后来警察取证的时候,田洋没有提起。警察调取了通话记录,田洋说电话是无意中接起的,他当时在找人,所以没有注意。
姐,我告诉你,田洋也没有你看到的那么简单,他既然那么急着找那个女人,怎么可能不注意手机?
只能说明他们都有问题。

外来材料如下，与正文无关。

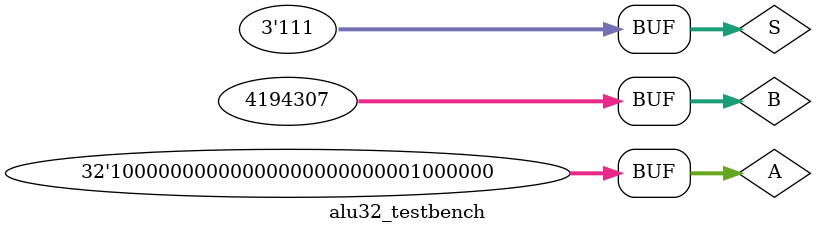
<source format=v>
`define DELAY 10

module alu32_testbench();
reg [31:0] A,B;
reg [2:0] S;
wire [31:0] R;
alu32 alu(R, A, B, S);

initial begin
// AND
S = 3'b000; 
A = 32'b01111011111111111111111111111110;
B = 32'b11111111111111111100001111111111;
#`DELAY;
A = 32'b01111011111111111111100011111110;
B = 32'b11111111100011111100001111111111;
#`DELAY;
A = 32'b01111011111110000011111111111110;
B = 32'b00100011100011111100001111111111;
#`DELAY;

// OR
S = 3'b001;
A = 32'b01111011111110000011111111111110;
B = 32'b11111111100011111100001111100011;
#`DELAY;
A = 32'b01111011111111000000000000000110;
B = 32'b11111111100011111100001111111111;
#`DELAY;
A = 32'b01111011111110000011111111111110;
B = 32'b11111111100011111100001111111111;
#`DELAY;

// Addition
S = 3'b010;
A = 32'b00000000000000000000000000000010;
B = 4;
#`DELAY;
A = 12;
B = 25;
#`DELAY;
A = 8692468;
B = 307532;
#`DELAY;

// XOR
S = 3'b011;
A = 32'b01010101010101010101010101010101;
B = 32'b10101010101010101010101010101010;
#`DELAY;
A = 32'b00011011100111111110000111001010;
B = 32'b11001101100000001111110000000111;
#`DELAY;
A = 32'b01101110111111111110000111111111;
B = 32'b01111111111111111111111111111111;
#`DELAY;

// Subtraction
S = 3'b100;
A = 32'b00000000000000000000000000000110;
B = 4;
#`DELAY;
A = 25;
B = 12;
#`DELAY;
A = 8692468;
B = 692468;
#`DELAY;

// Arithmetic Right Shift
S = 3'b101;
A = 32'b00000000000000000000000000001000;
B = 32'b00000000000000000000000000000001;
#`DELAY;
A = 32'b11111111111111111110000011111100;
B = 32'b00000000000000000000000000011111;
#`DELAY;
A = 32'b11111111100000000011110000000000;
B = 32'b00000000000000000000000000000011;
#`DELAY;

// Left Shift
S = 3'b110;
A = 32'b00000000000000000000000000001000;
B = 32'b00000000000000000000000000000001;
#`DELAY;
A = 32'b11111111111111111110000011111101;
B = 32'b00000000000000000000000000011110;
#`DELAY;
A = 32'b10000000000000000000000000000000;
B = 32'b00000000000000000000000000000011;
#`DELAY;

// NOR
S = 3'b111;
A = 32'b11111100000000000000000000001000;
B = 32'b00000000111111111100000000000001;
#`DELAY;
A = 32'b11111111111111111110010011111101;
B = 32'b00000000000000011111100000011110;
#`DELAY;
A = 32'b10000000000000000000000001000000;
B = 32'b00000000010000000000000000000011;
#`DELAY;
end

initial begin
$monitor("time = %2d, A = %32b, B=%32b, R=%32b, S=%3b", $time, A, B, R, S);
end

endmodule
</source>
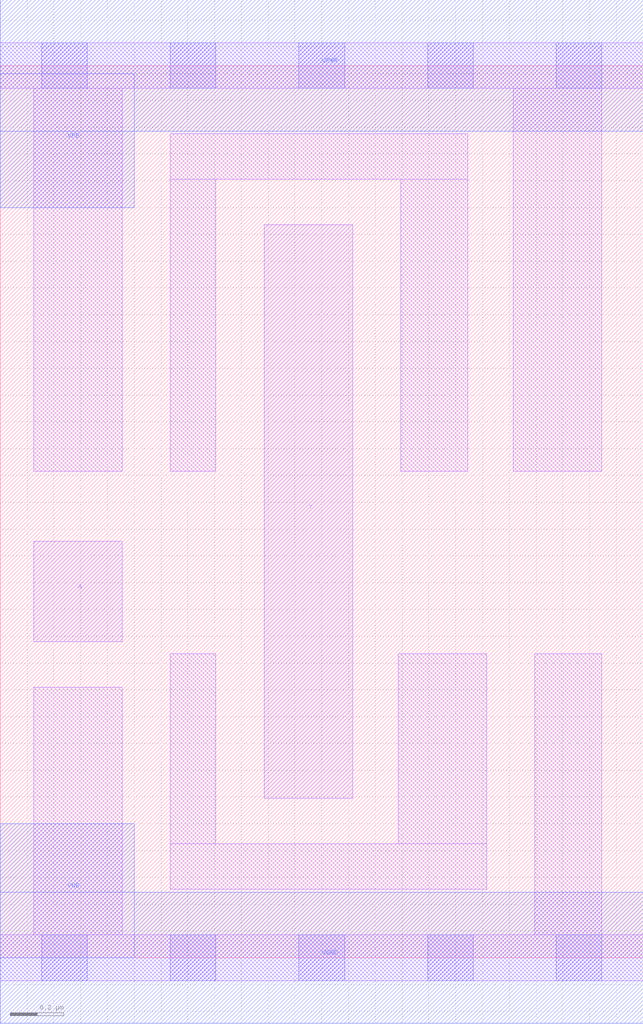
<source format=lef>
# Copyright 2020 The SkyWater PDK Authors
#
# Licensed under the Apache License, Version 2.0 (the "License");
# you may not use this file except in compliance with the License.
# You may obtain a copy of the License at
#
#     https://www.apache.org/licenses/LICENSE-2.0
#
# Unless required by applicable law or agreed to in writing, software
# distributed under the License is distributed on an "AS IS" BASIS,
# WITHOUT WARRANTIES OR CONDITIONS OF ANY KIND, either express or implied.
# See the License for the specific language governing permissions and
# limitations under the License.
#
# SPDX-License-Identifier: Apache-2.0

VERSION 5.5 ;
NAMESCASESENSITIVE ON ;
BUSBITCHARS "[]" ;
DIVIDERCHAR "/" ;
MACRO sky130_fd_sc_lp__invlp_2
  CLASS CORE ;
  SOURCE USER ;
  ORIGIN  0.000000  0.000000 ;
  SIZE  2.400000 BY  3.330000 ;
  SYMMETRY X Y R90 ;
  SITE unit ;
  PIN A
    ANTENNAGATEAREA  1.260000 ;
    DIRECTION INPUT ;
    USE SIGNAL ;
    PORT
      LAYER li1 ;
        RECT 0.125000 1.180000 0.455000 1.555000 ;
    END
  END A
  PIN Y
    ANTENNADIFFAREA  0.588000 ;
    DIRECTION OUTPUT ;
    USE SIGNAL ;
    PORT
      LAYER li1 ;
        RECT 0.985000 0.595000 1.315000 2.735000 ;
    END
  END Y
  PIN VGND
    DIRECTION INOUT ;
    USE GROUND ;
    PORT
      LAYER met1 ;
        RECT 0.000000 -0.245000 2.400000 0.245000 ;
    END
  END VGND
  PIN VNB
    DIRECTION INOUT ;
    USE GROUND ;
    PORT
      LAYER met1 ;
        RECT 0.000000 0.000000 0.500000 0.500000 ;
    END
  END VNB
  PIN VPB
    DIRECTION INOUT ;
    USE POWER ;
    PORT
      LAYER met1 ;
        RECT 0.000000 2.800000 0.500000 3.300000 ;
    END
  END VPB
  PIN VPWR
    DIRECTION INOUT ;
    USE POWER ;
    PORT
      LAYER met1 ;
        RECT 0.000000 3.085000 2.400000 3.575000 ;
    END
  END VPWR
  OBS
    LAYER li1 ;
      RECT 0.000000 -0.085000 2.400000 0.085000 ;
      RECT 0.000000  3.245000 2.400000 3.415000 ;
      RECT 0.125000  0.085000 0.455000 1.010000 ;
      RECT 0.125000  1.815000 0.455000 3.245000 ;
      RECT 0.635000  0.255000 1.815000 0.425000 ;
      RECT 0.635000  0.425000 0.805000 1.135000 ;
      RECT 0.635000  1.815000 0.805000 2.905000 ;
      RECT 0.635000  2.905000 1.745000 3.075000 ;
      RECT 1.485000  0.425000 1.815000 1.135000 ;
      RECT 1.495000  1.815000 1.745000 2.905000 ;
      RECT 1.915000  1.815000 2.245000 3.245000 ;
      RECT 1.995000  0.085000 2.245000 1.135000 ;
    LAYER mcon ;
      RECT 0.155000 -0.085000 0.325000 0.085000 ;
      RECT 0.155000  3.245000 0.325000 3.415000 ;
      RECT 0.635000 -0.085000 0.805000 0.085000 ;
      RECT 0.635000  3.245000 0.805000 3.415000 ;
      RECT 1.115000 -0.085000 1.285000 0.085000 ;
      RECT 1.115000  3.245000 1.285000 3.415000 ;
      RECT 1.595000 -0.085000 1.765000 0.085000 ;
      RECT 1.595000  3.245000 1.765000 3.415000 ;
      RECT 2.075000 -0.085000 2.245000 0.085000 ;
      RECT 2.075000  3.245000 2.245000 3.415000 ;
  END
END sky130_fd_sc_lp__invlp_2

</source>
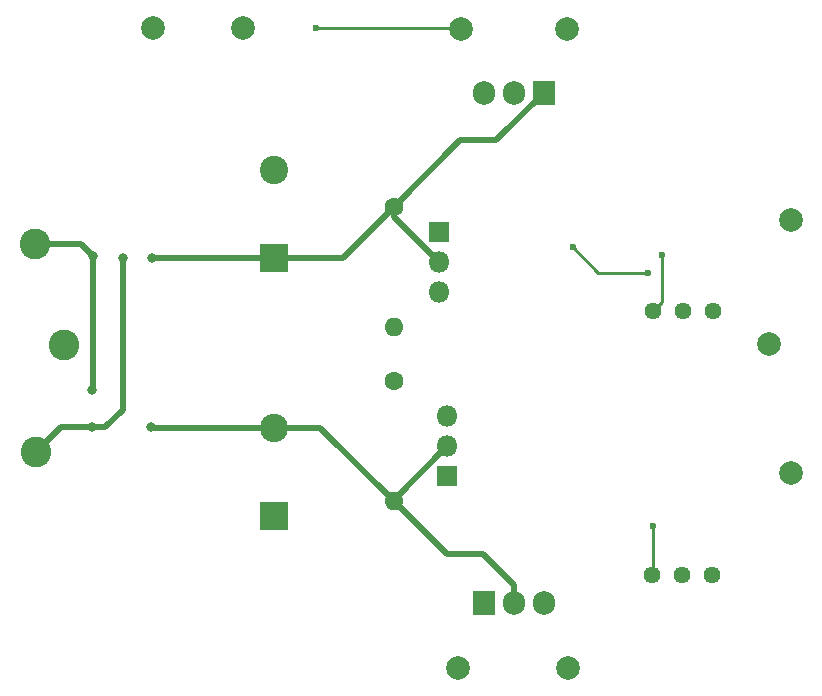
<source format=gbr>
G04 #@! TF.GenerationSoftware,KiCad,Pcbnew,(5.1.10-0-10_14)*
G04 #@! TF.CreationDate,2021-10-17T13:02:41+02:00*
G04 #@! TF.ProjectId,lv-lownoise-psu,6c762d6c-6f77-46e6-9f69-73652d707375,rev?*
G04 #@! TF.SameCoordinates,Original*
G04 #@! TF.FileFunction,Copper,L2,Bot*
G04 #@! TF.FilePolarity,Positive*
%FSLAX46Y46*%
G04 Gerber Fmt 4.6, Leading zero omitted, Abs format (unit mm)*
G04 Created by KiCad (PCBNEW (5.1.10-0-10_14)) date 2021-10-17 13:02:41*
%MOMM*%
%LPD*%
G01*
G04 APERTURE LIST*
G04 #@! TA.AperFunction,ComponentPad*
%ADD10C,2.000000*%
G04 #@! TD*
G04 #@! TA.AperFunction,ComponentPad*
%ADD11O,1.600000X1.600000*%
G04 #@! TD*
G04 #@! TA.AperFunction,ComponentPad*
%ADD12C,1.600000*%
G04 #@! TD*
G04 #@! TA.AperFunction,ComponentPad*
%ADD13O,1.800000X1.800000*%
G04 #@! TD*
G04 #@! TA.AperFunction,ComponentPad*
%ADD14R,1.800000X1.800000*%
G04 #@! TD*
G04 #@! TA.AperFunction,ComponentPad*
%ADD15O,1.905000X2.000000*%
G04 #@! TD*
G04 #@! TA.AperFunction,ComponentPad*
%ADD16R,1.905000X2.000000*%
G04 #@! TD*
G04 #@! TA.AperFunction,ComponentPad*
%ADD17C,2.400000*%
G04 #@! TD*
G04 #@! TA.AperFunction,ComponentPad*
%ADD18R,2.400000X2.400000*%
G04 #@! TD*
G04 #@! TA.AperFunction,ComponentPad*
%ADD19C,1.440000*%
G04 #@! TD*
G04 #@! TA.AperFunction,ComponentPad*
%ADD20C,2.600000*%
G04 #@! TD*
G04 #@! TA.AperFunction,ViaPad*
%ADD21C,0.800000*%
G04 #@! TD*
G04 #@! TA.AperFunction,ViaPad*
%ADD22C,0.600000*%
G04 #@! TD*
G04 #@! TA.AperFunction,Conductor*
%ADD23C,0.500000*%
G04 #@! TD*
G04 #@! TA.AperFunction,Conductor*
%ADD24C,0.250000*%
G04 #@! TD*
G04 APERTURE END LIST*
D10*
X119761000Y-85471000D03*
X129032000Y-85471000D03*
X128968500Y-31369000D03*
X120015000Y-31369000D03*
X93916500Y-31305500D03*
X101536500Y-31305500D03*
X147955000Y-69024500D03*
X146113500Y-58039000D03*
X147955000Y-47561500D03*
D11*
X114300000Y-71374000D03*
D12*
X114300000Y-61214000D03*
D11*
X114300000Y-56642000D03*
D12*
X114300000Y-46482000D03*
D13*
X118808500Y-64198500D03*
X118808500Y-66738500D03*
D14*
X118808500Y-69278500D03*
D13*
X118110000Y-53657500D03*
X118110000Y-51117500D03*
D14*
X118110000Y-48577500D03*
D15*
X127000000Y-80010000D03*
X124460000Y-80010000D03*
D16*
X121920000Y-80010000D03*
D15*
X121920000Y-36830000D03*
X124460000Y-36830000D03*
D16*
X127000000Y-36830000D03*
D17*
X104140000Y-65151000D03*
D18*
X104140000Y-72651000D03*
D17*
X104140000Y-43300000D03*
D18*
X104140000Y-50800000D03*
D19*
X141287500Y-77660500D03*
X138747500Y-77660500D03*
X136207500Y-77660500D03*
X141351000Y-55308500D03*
X138811000Y-55308500D03*
X136271000Y-55308500D03*
D20*
X83921600Y-49631600D03*
X86360000Y-58166000D03*
X83972400Y-67259200D03*
D21*
X93827600Y-50800000D03*
X88849200Y-50647600D03*
X88726000Y-61997600D03*
X93726000Y-65125600D03*
D22*
X107759500Y-31305500D03*
D21*
X88747600Y-65125600D03*
X91338400Y-50800000D03*
D22*
X136271000Y-73469500D03*
X135826500Y-52070000D03*
X129443000Y-49877500D03*
X137051500Y-50527500D03*
D23*
X109982000Y-50800000D02*
X114300000Y-46482000D01*
X104140000Y-50800000D02*
X109982000Y-50800000D01*
X114300000Y-47307500D02*
X114300000Y-46482000D01*
X118110000Y-51117500D02*
X114300000Y-47307500D01*
X114300000Y-46482000D02*
X119951500Y-40830500D01*
X122999500Y-40830500D02*
X127000000Y-36830000D01*
X119951500Y-40830500D02*
X122999500Y-40830500D01*
X104140000Y-50800000D02*
X93827600Y-50800000D01*
X87833200Y-49631600D02*
X88849200Y-50647600D01*
X83921600Y-49631600D02*
X87833200Y-49631600D01*
X88849200Y-61874400D02*
X88726000Y-61997600D01*
X88849200Y-50647600D02*
X88849200Y-61874400D01*
X108077000Y-65151000D02*
X114300000Y-71374000D01*
X104140000Y-65151000D02*
X108077000Y-65151000D01*
X114300000Y-71247000D02*
X114300000Y-71374000D01*
X118808500Y-66738500D02*
X114300000Y-71247000D01*
X114300000Y-71374000D02*
X118808500Y-75882500D01*
X124460000Y-78510000D02*
X124460000Y-80010000D01*
X121832500Y-75882500D02*
X124460000Y-78510000D01*
X118808500Y-75882500D02*
X121832500Y-75882500D01*
X93751400Y-65151000D02*
X93726000Y-65125600D01*
X104140000Y-65151000D02*
X93751400Y-65151000D01*
D24*
X119951500Y-31305500D02*
X120015000Y-31369000D01*
X107759500Y-31305500D02*
X119951500Y-31305500D01*
D23*
X83972400Y-67259200D02*
X86106000Y-65125600D01*
X86106000Y-65125600D02*
X88747600Y-65125600D01*
X88747600Y-65125600D02*
X89865200Y-65125600D01*
X91338400Y-63652400D02*
X91338400Y-50800000D01*
X89865200Y-65125600D02*
X91338400Y-63652400D01*
D24*
X136271000Y-77597000D02*
X136207500Y-77660500D01*
X136271000Y-73469500D02*
X136271000Y-77597000D01*
X131635500Y-52070000D02*
X129443000Y-49877500D01*
X135826500Y-52070000D02*
X131635500Y-52070000D01*
X137051500Y-54528000D02*
X136271000Y-55308500D01*
X137051500Y-50527500D02*
X137051500Y-54528000D01*
M02*

</source>
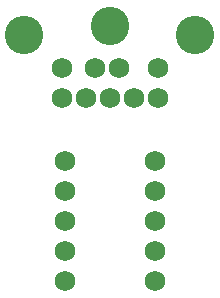
<source format=gbs>
%TF.GenerationSoftware,KiCad,Pcbnew,7.0.9*%
%TF.CreationDate,2024-04-07T08:45:40-04:00*%
%TF.ProjectId,MD-90SM-breakout,4d442d39-3053-44d2-9d62-7265616b6f75,0.1*%
%TF.SameCoordinates,PX85b991cPY53920b0*%
%TF.FileFunction,Soldermask,Bot*%
%TF.FilePolarity,Negative*%
%FSLAX45Y45*%
G04 Gerber Fmt 4.5, Leading zero omitted, Abs format (unit mm)*
G04 Created by KiCad (PCBNEW 7.0.9) date 2024-04-07 08:45:40*
%MOMM*%
%LPD*%
G01*
G04 APERTURE LIST*
%ADD10C,1.727200*%
%ADD11C,3.251200*%
G04 APERTURE END LIST*
D10*
%TO.C,CON103*%
X1333500Y-1337310D03*
X1333500Y-1591310D03*
X1333500Y-1845310D03*
X1333500Y-2099310D03*
X1333500Y-2353310D03*
%TD*%
%TO.C,CON102*%
X571500Y-1337310D03*
X571500Y-1591310D03*
X571500Y-1845310D03*
X571500Y-2099310D03*
X571500Y-2353310D03*
%TD*%
%TO.C,CON101*%
X825500Y-549910D03*
X1028700Y-549910D03*
X546100Y-549910D03*
X749300Y-803910D03*
X952500Y-803910D03*
X1358900Y-549910D03*
X546100Y-803910D03*
X1155700Y-803910D03*
X1358900Y-803910D03*
D11*
X228600Y-270510D03*
X952500Y-194310D03*
X1676400Y-270510D03*
%TD*%
M02*

</source>
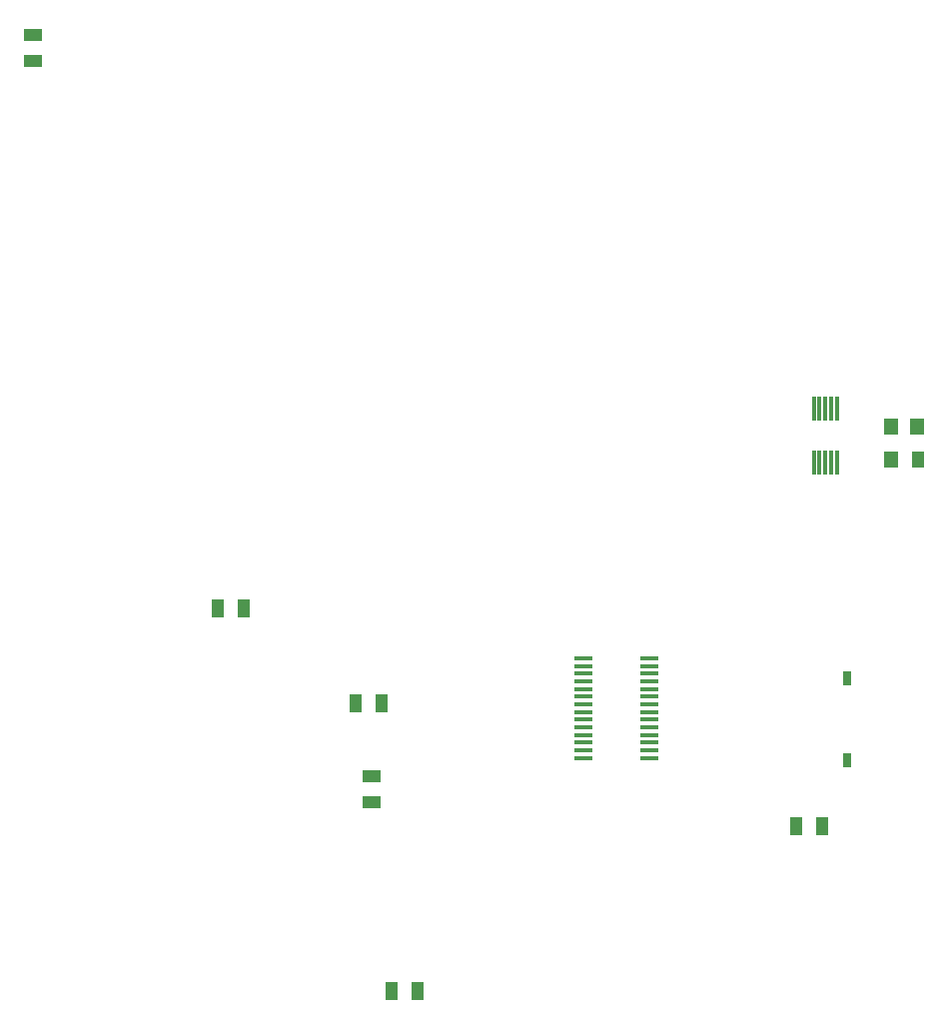
<source format=gtp>
G04*
G04 #@! TF.GenerationSoftware,Altium Limited,Altium Designer,23.7.1 (13)*
G04*
G04 Layer_Color=8421504*
%FSLAX44Y44*%
%MOMM*%
G71*
G04*
G04 #@! TF.SameCoordinates,08080B6D-4C5C-4958-99E3-925CFEBC34A3*
G04*
G04*
G04 #@! TF.FilePolarity,Positive*
G04*
G01*
G75*
G04:AMPARAMS|DCode=18|XSize=0.3mm|YSize=2mm|CornerRadius=0.015mm|HoleSize=0mm|Usage=FLASHONLY|Rotation=0.000|XOffset=0mm|YOffset=0mm|HoleType=Round|Shape=RoundedRectangle|*
%AMROUNDEDRECTD18*
21,1,0.3000,1.9700,0,0,0.0*
21,1,0.2700,2.0000,0,0,0.0*
1,1,0.0300,0.1350,-0.9850*
1,1,0.0300,-0.1350,-0.9850*
1,1,0.0300,-0.1350,0.9850*
1,1,0.0300,0.1350,0.9850*
%
%ADD18ROUNDEDRECTD18*%
G04:AMPARAMS|DCode=19|XSize=1.2mm|YSize=1.425mm|CornerRadius=0.06mm|HoleSize=0mm|Usage=FLASHONLY|Rotation=0.000|XOffset=0mm|YOffset=0mm|HoleType=Round|Shape=RoundedRectangle|*
%AMROUNDEDRECTD19*
21,1,1.2000,1.3050,0,0,0.0*
21,1,1.0800,1.4250,0,0,0.0*
1,1,0.1200,0.5400,-0.6525*
1,1,0.1200,-0.5400,-0.6525*
1,1,0.1200,-0.5400,0.6525*
1,1,0.1200,0.5400,0.6525*
%
%ADD19ROUNDEDRECTD19*%
G04:AMPARAMS|DCode=20|XSize=0.3mm|YSize=1.6mm|CornerRadius=0.015mm|HoleSize=0mm|Usage=FLASHONLY|Rotation=270.000|XOffset=0mm|YOffset=0mm|HoleType=Round|Shape=RoundedRectangle|*
%AMROUNDEDRECTD20*
21,1,0.3000,1.5700,0,0,270.0*
21,1,0.2700,1.6000,0,0,270.0*
1,1,0.0300,-0.7850,-0.1350*
1,1,0.0300,-0.7850,0.1350*
1,1,0.0300,0.7850,0.1350*
1,1,0.0300,0.7850,-0.1350*
%
%ADD20ROUNDEDRECTD20*%
G04:AMPARAMS|DCode=21|XSize=1.5mm|YSize=1.1mm|CornerRadius=0.055mm|HoleSize=0mm|Usage=FLASHONLY|Rotation=270.000|XOffset=0mm|YOffset=0mm|HoleType=Round|Shape=RoundedRectangle|*
%AMROUNDEDRECTD21*
21,1,1.5000,0.9900,0,0,270.0*
21,1,1.3900,1.1000,0,0,270.0*
1,1,0.1100,-0.4950,-0.6950*
1,1,0.1100,-0.4950,0.6950*
1,1,0.1100,0.4950,0.6950*
1,1,0.1100,0.4950,-0.6950*
%
%ADD21ROUNDEDRECTD21*%
%ADD22R,0.8000X1.2000*%
G04:AMPARAMS|DCode=23|XSize=1.5mm|YSize=1.1mm|CornerRadius=0.055mm|HoleSize=0mm|Usage=FLASHONLY|Rotation=180.000|XOffset=0mm|YOffset=0mm|HoleType=Round|Shape=RoundedRectangle|*
%AMROUNDEDRECTD23*
21,1,1.5000,0.9900,0,0,180.0*
21,1,1.3900,1.1000,0,0,180.0*
1,1,0.1100,-0.6950,0.4950*
1,1,0.1100,0.6950,0.4950*
1,1,0.1100,0.6950,-0.4950*
1,1,0.1100,-0.6950,-0.4950*
%
%ADD23ROUNDEDRECTD23*%
%ADD24R,1.1000X1.5000*%
G04:AMPARAMS|DCode=25|XSize=1mm|YSize=1.425mm|CornerRadius=0.05mm|HoleSize=0mm|Usage=FLASHONLY|Rotation=0.000|XOffset=0mm|YOffset=0mm|HoleType=Round|Shape=RoundedRectangle|*
%AMROUNDEDRECTD25*
21,1,1.0000,1.3250,0,0,0.0*
21,1,0.9000,1.4250,0,0,0.0*
1,1,0.1000,0.4500,-0.6625*
1,1,0.1000,-0.4500,-0.6625*
1,1,0.1000,-0.4500,0.6625*
1,1,0.1000,0.4500,0.6625*
%
%ADD25ROUNDEDRECTD25*%
D18*
X1419500Y896250D02*
D03*
X1424500D02*
D03*
X1419500Y849750D02*
D03*
X1409500D02*
D03*
X1429500D02*
D03*
Y896250D02*
D03*
X1414500D02*
D03*
X1409500D02*
D03*
X1424500Y849750D02*
D03*
X1414500D02*
D03*
D19*
X1475000Y881000D02*
D03*
X1497000D02*
D03*
X1475000Y853000D02*
D03*
D20*
X1214000Y684250D02*
D03*
X1270000D02*
D03*
Y599750D02*
D03*
Y606250D02*
D03*
Y612750D02*
D03*
Y619250D02*
D03*
Y625750D02*
D03*
Y632250D02*
D03*
Y638750D02*
D03*
Y645250D02*
D03*
Y651750D02*
D03*
Y658250D02*
D03*
Y664750D02*
D03*
Y671250D02*
D03*
Y677750D02*
D03*
X1214000Y599750D02*
D03*
Y606250D02*
D03*
Y612750D02*
D03*
Y619250D02*
D03*
Y625750D02*
D03*
Y632250D02*
D03*
Y638750D02*
D03*
Y645250D02*
D03*
Y651750D02*
D03*
Y658250D02*
D03*
Y664750D02*
D03*
Y671250D02*
D03*
Y677750D02*
D03*
D21*
X1043500Y646500D02*
D03*
X1021500D02*
D03*
X904000Y726500D02*
D03*
X926000D02*
D03*
D22*
X1437500Y667500D02*
D03*
Y597500D02*
D03*
D23*
X1034500Y584500D02*
D03*
Y562500D02*
D03*
X748000Y1190500D02*
D03*
Y1212500D02*
D03*
D24*
X1395000Y542000D02*
D03*
X1417000D02*
D03*
X1052000Y402500D02*
D03*
X1074000D02*
D03*
D25*
X1498000Y853000D02*
D03*
M02*

</source>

”许飞忿忿不平的说着,一句连着一句。
许飞说的很对,田家的确没那么简单。
田家人丁不兴旺,只靠着田洋爷爷一个人支撑着,依旧是实力雄厚风生水起。
田洋的父亲从不参与家族产业,只是把富二代的生活演绎的炉火纯青,谣言不断劣迹斑斑,最终还都能自证清白,息事宁人。
田洋也没有那么简单,无论是从前还是现在,我一直都看不清他。
很多时候他看似对着我笑,但笑意却不达眼底,我只当是一种习惯也没有去在意。
而田洋的母亲,更是让我摸不着头脑,还有她身后的卓一航,他们看似沆瀣一气,其实各有各的目的。
鱼儿看似上钩了,其实都是些小鱼,大鱼还深在水底。
醉酒
我手里握着两个文件袋,感觉就像握着两个烫手山芋。
一时间感觉脑子里信息塞的太满,怎么也理不清头绪。
作为一个旁观者,这些事情其实都和我没有直接关系,可我又被困在这个旋涡里,想逃也逃不出去。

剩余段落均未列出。